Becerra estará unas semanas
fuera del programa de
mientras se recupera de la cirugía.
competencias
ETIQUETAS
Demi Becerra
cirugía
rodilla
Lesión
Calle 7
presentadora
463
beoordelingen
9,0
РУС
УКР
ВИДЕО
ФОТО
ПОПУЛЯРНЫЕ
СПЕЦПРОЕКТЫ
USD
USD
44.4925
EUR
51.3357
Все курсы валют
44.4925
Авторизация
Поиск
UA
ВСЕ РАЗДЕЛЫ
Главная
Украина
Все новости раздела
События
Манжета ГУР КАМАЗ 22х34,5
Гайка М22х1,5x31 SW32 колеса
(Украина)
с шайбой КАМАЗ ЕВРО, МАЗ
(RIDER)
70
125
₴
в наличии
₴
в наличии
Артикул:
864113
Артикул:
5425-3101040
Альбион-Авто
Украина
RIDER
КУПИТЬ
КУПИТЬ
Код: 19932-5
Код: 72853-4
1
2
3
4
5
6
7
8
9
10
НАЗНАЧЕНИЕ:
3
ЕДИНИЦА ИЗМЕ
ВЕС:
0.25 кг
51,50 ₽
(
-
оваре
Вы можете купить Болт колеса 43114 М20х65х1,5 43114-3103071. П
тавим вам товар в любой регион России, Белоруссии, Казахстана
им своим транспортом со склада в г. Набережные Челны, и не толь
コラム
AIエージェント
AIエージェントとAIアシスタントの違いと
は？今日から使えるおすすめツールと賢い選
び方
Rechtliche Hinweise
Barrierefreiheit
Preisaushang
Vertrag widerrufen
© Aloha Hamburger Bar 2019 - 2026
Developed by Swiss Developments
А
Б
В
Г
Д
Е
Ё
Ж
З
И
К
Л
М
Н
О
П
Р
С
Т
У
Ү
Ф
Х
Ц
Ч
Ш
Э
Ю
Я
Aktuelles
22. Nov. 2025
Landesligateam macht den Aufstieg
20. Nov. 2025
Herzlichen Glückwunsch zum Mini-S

* [Exercise objective]: Copy every line of the listing above verbatim, in the same order and without changing any character.

* [Written reply]:
Becerra estará unas semanas
fuera del programa de
mientras se recupera de la cirugía.
competencias
ETIQUETAS
Demi Becerra
cirugía
rodilla
Lesión
Calle 7
presentadora
463
beoordelingen
9,0
РУС
УКР
ВИДЕО
ФОТО
ПОПУЛЯРНЫЕ
СПЕЦПРОЕКТЫ
USD
USD
44.4925
EUR
51.3357
Все курсы валют
44.4925
Авторизация
Поиск
UA
ВСЕ РАЗДЕЛЫ
Главная
Украина
Все новости раздела
События
Манжета ГУР КАМАЗ 22х34,5
Гайка М22х1,5x31 SW32 колеса
(Украина)
с шайбой КАМАЗ ЕВРО, МАЗ
(RIDER)
70
125
₴
в наличии
₴
в наличии
Артикул:
864113
Артикул:
5425-3101040
Альбион-Авто
Украина
RIDER
КУПИТЬ
КУПИТЬ
Код: 19932-5
Код: 72853-4
1
2
3
4
5
6
7
8
9
10
НАЗНАЧЕНИЕ:
3
ЕДИНИЦА ИЗМЕ
ВЕС:
0.25 кг
51,50 ₽
(
-
оваре
Вы можете купить Болт колеса 43114 М20х65х1,5 43114-3103071. П
тавим вам товар в любой регион России, Белоруссии, Казахстана
им своим транспортом со склада в г. Набережные Челны, и не толь
コラム
AIエージェント
AIエージェントとAIアシスタントの違いと
は？今日から使えるおすすめツールと賢い選
び方
Rechtliche Hinweise
Barrierefreiheit
Preisaushang
Vertrag widerrufen
© Aloha Hamburger Bar 2019 - 2026
Developed by Swiss Developments
А
Б
В
Г
Д
Е
Ё
Ж
З
И
К
Л
М
Н
О
П
Р
С
Т
У
Ү
Ф
Х
Ц
Ч
Ш
Э
Ю
Я
Aktuelles
22. Nov. 2025
Landesligateam macht den Aufstieg
20. Nov. 2025
Herzlichen Glückwunsch zum Mini-S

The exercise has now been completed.